→ **To do**:
Omitting all images, transcribe the entries word for word.

(Collected data entries)
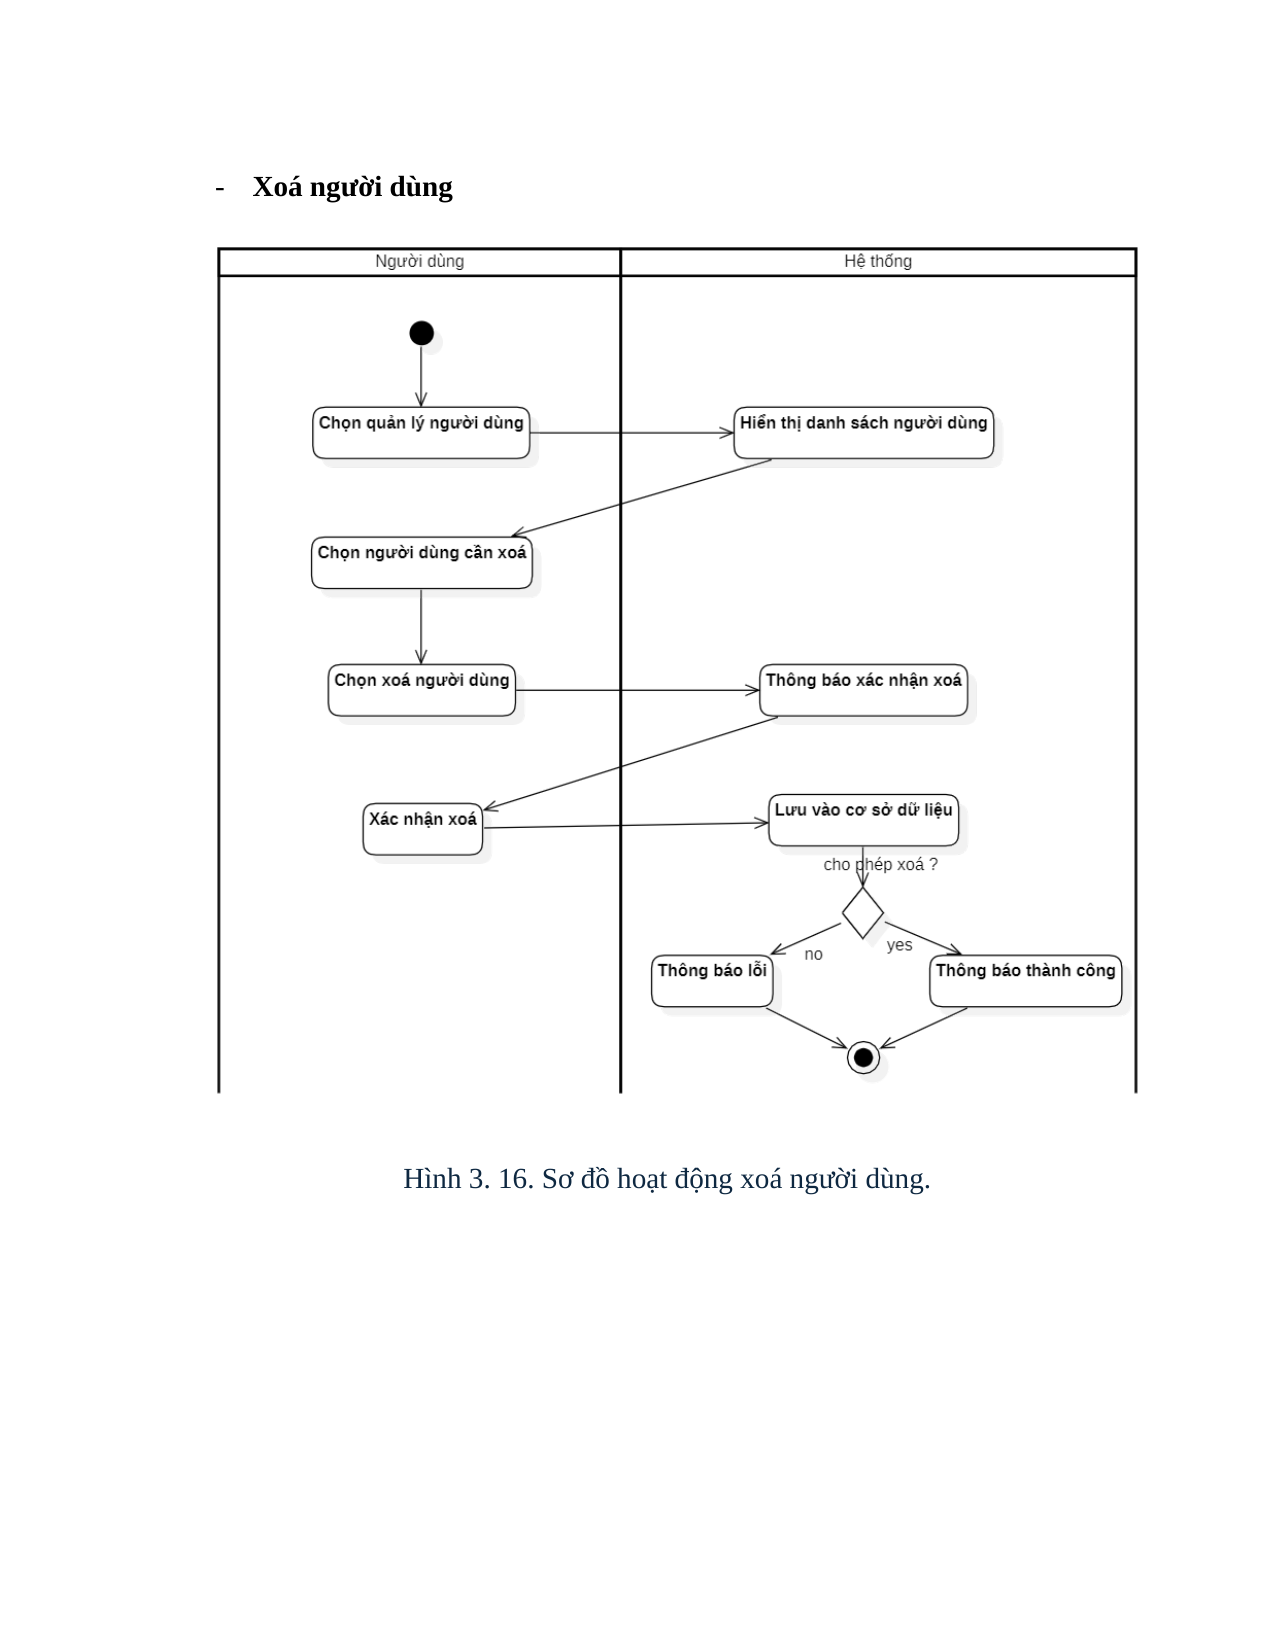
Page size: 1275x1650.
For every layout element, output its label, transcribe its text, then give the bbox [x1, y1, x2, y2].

list Xoá người dùng [215, 169, 1157, 203]
picture [206, 236, 1187, 1144]
text Hình 3. 16. Sơ đồ hoạt động xoá người dùng. [177, 1161, 1157, 1195]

→ **Reply**:
Page size: 1275x1650.
For every layout element, output its label, transcribe its text, then give the bbox [x1, y1, x2, y2].

list Xoá người dùng [215, 169, 1157, 203]
picture [206, 236, 1187, 1144]
text Hình 3. 16. Sơ đồ hoạt động xoá người dùng. [177, 1161, 1157, 1195]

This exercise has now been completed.